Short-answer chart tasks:
---------------

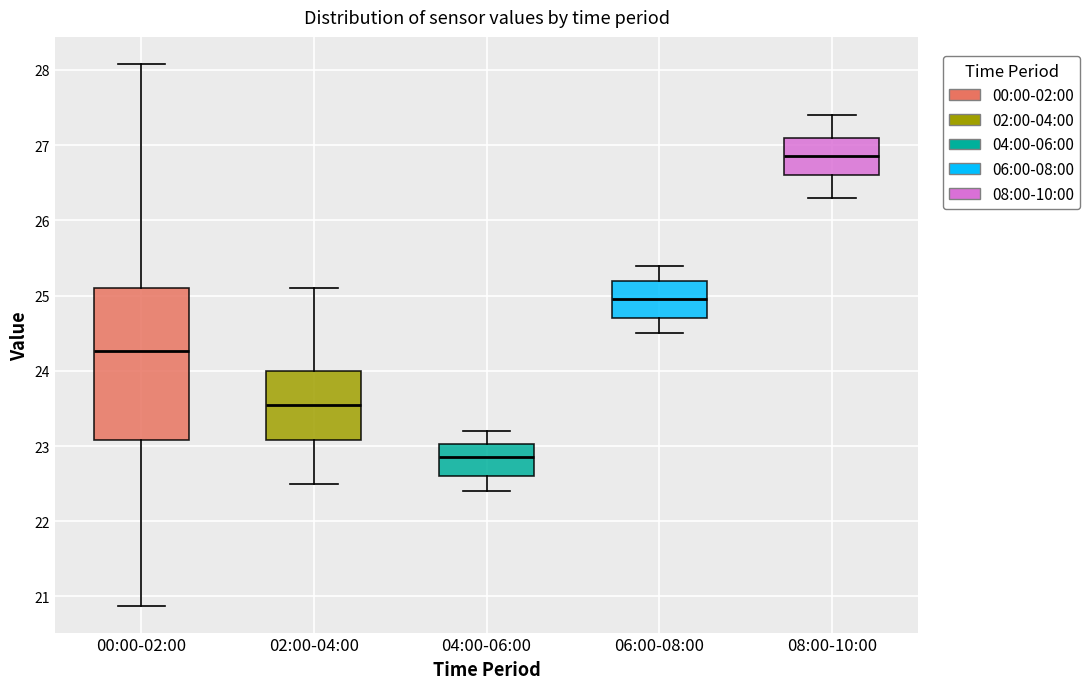

Reading left to right, read every box against the y-axis: the position of its median line, the range the box covers, and the ends of its whiskers. The values are not printed on the chart, so give them approximately, as read against the axis.

00:00-02:00: median 24.3, box 23.1 to 25.1, whiskers 20.9 to 28.1
02:00-04:00: median 23.6, box 23.1 to 24.0, whiskers 22.5 to 25.1
04:00-06:00: median 22.9, box 22.6 to 23.0, whiskers 22.4 to 23.2
06:00-08:00: median 25.0, box 24.7 to 25.2, whiskers 24.5 to 25.4
08:00-10:00: median 26.9, box 26.6 to 27.1, whiskers 26.3 to 27.4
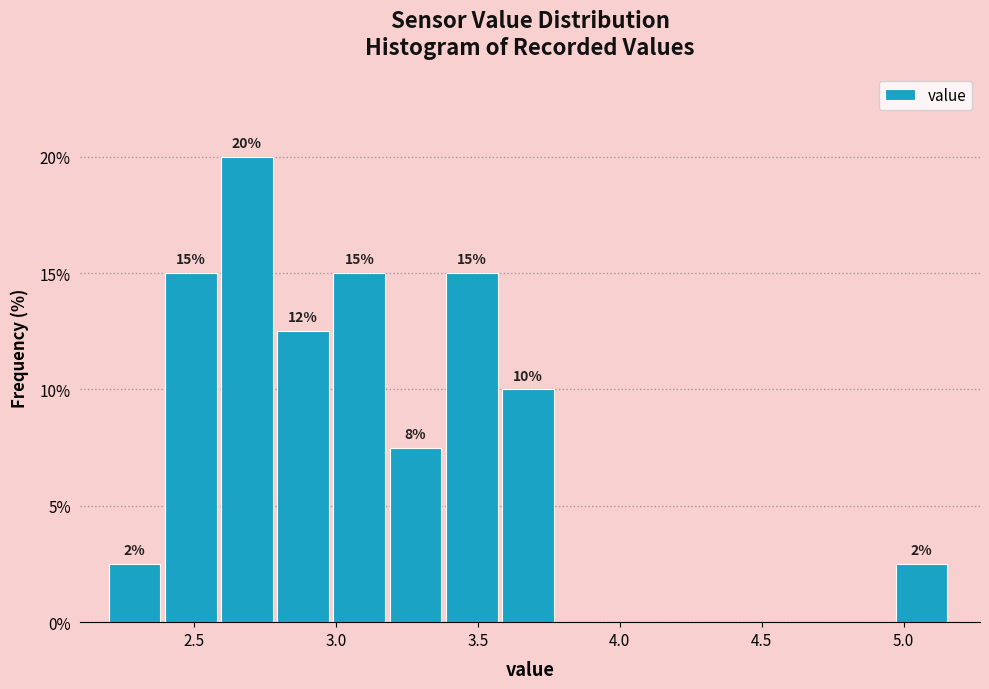

Read against the x-axis, roughly where is the centre of the tallest bar?

2.70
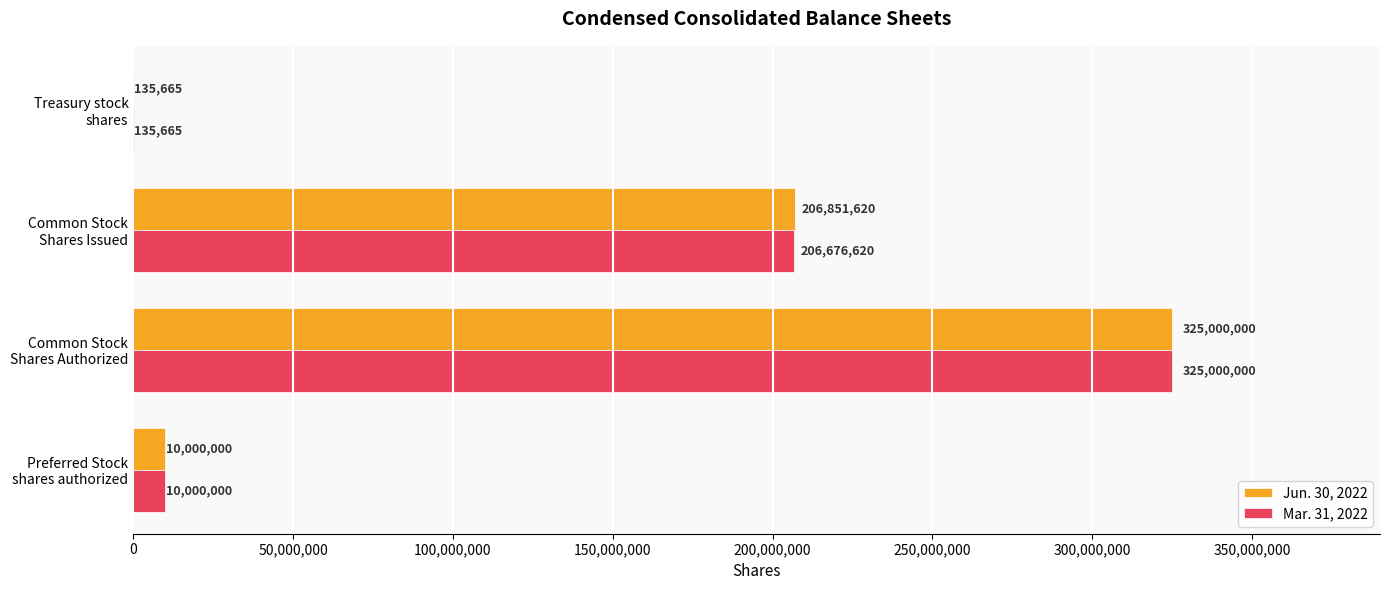

What is the sum of all Jun. 30, 2022 values?

541987285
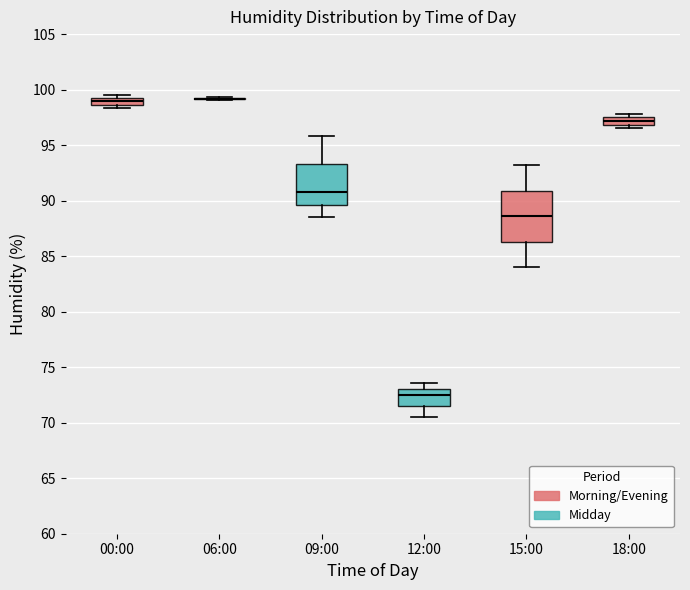

Which box is the tallest, from its lower edge to its upper edge?

15:00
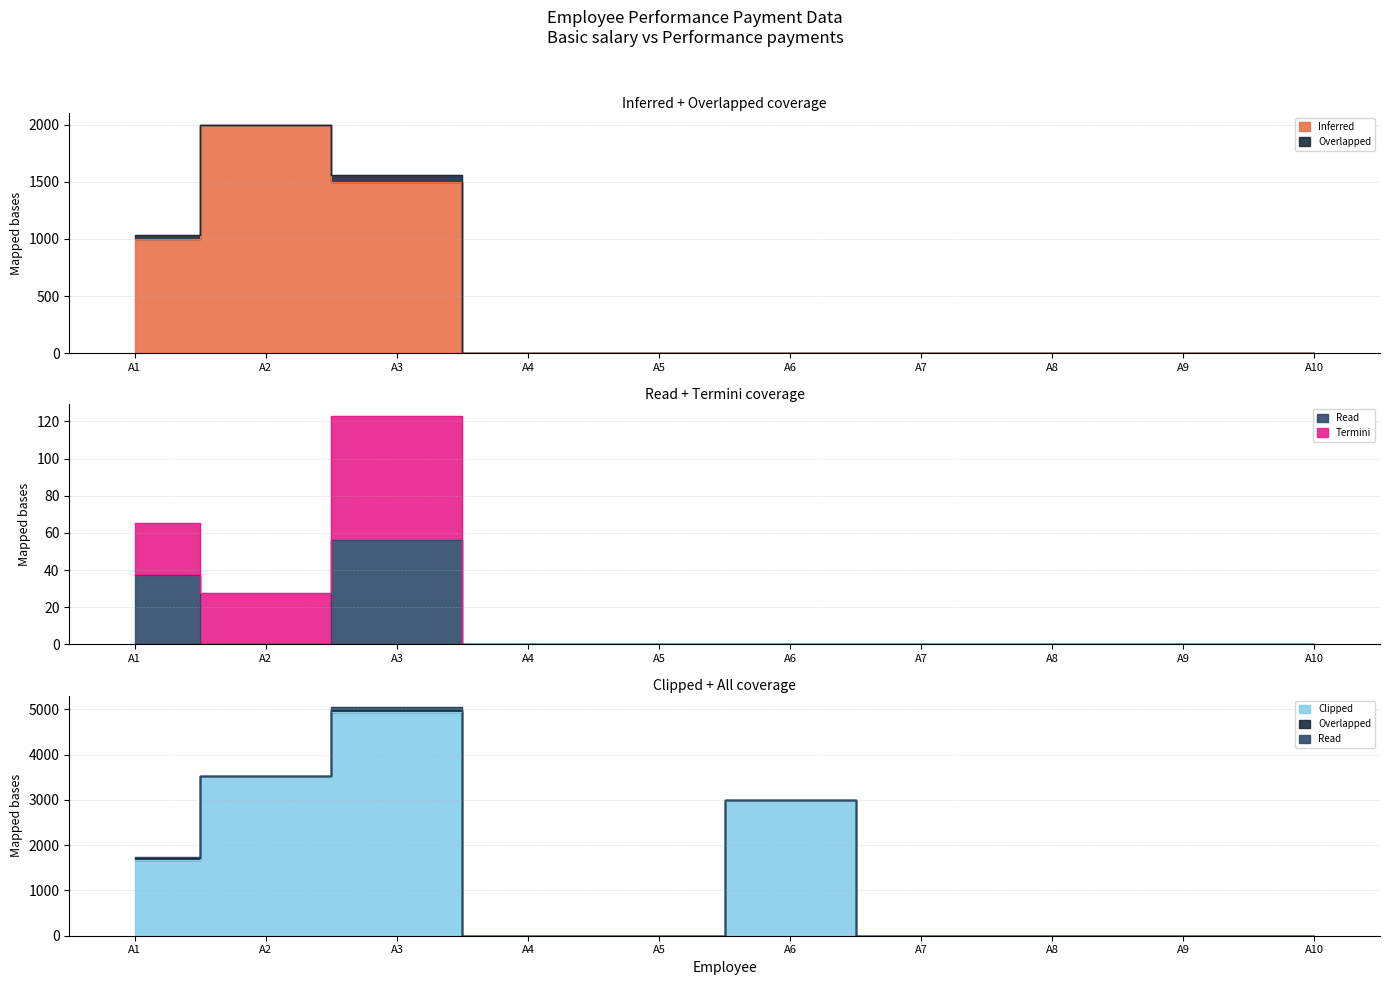

Which category has the lowest value in the Inferred series?

A4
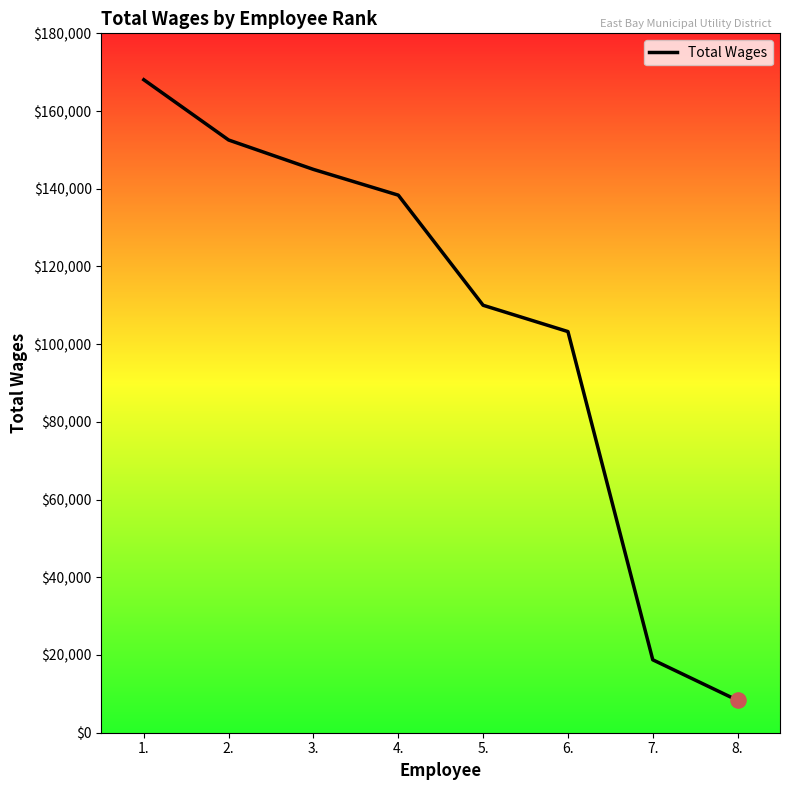

What is the change in value from 2. to 4.?

-14190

---------------

Reproduce all of the material above word for word, leaving out the pictures.

Reading left to right, read every box against the y-axis: the position of its median line, the range the box covers, and the ends of its whiskers. The values are not printed on the chart, so give them approximately, as read against the axis.

00:00-02:00: median 24.3, box 23.1 to 25.1, whiskers 20.9 to 28.1
02:00-04:00: median 23.6, box 23.1 to 24.0, whiskers 22.5 to 25.1
04:00-06:00: median 22.9, box 22.6 to 23.0, whiskers 22.4 to 23.2
06:00-08:00: median 25.0, box 24.7 to 25.2, whiskers 24.5 to 25.4
08:00-10:00: median 26.9, box 26.6 to 27.1, whiskers 26.3 to 27.4

Read against the x-axis, roughly where is the centre of the tallest bar?

2.70

What is the sum of all Jun. 30, 2022 values?

541987285

Which box is the tallest, from its lower edge to its upper edge?

15:00

Which category has the lowest value in the Inferred series?

A4

What is the change in value from 2. to 4.?

-14190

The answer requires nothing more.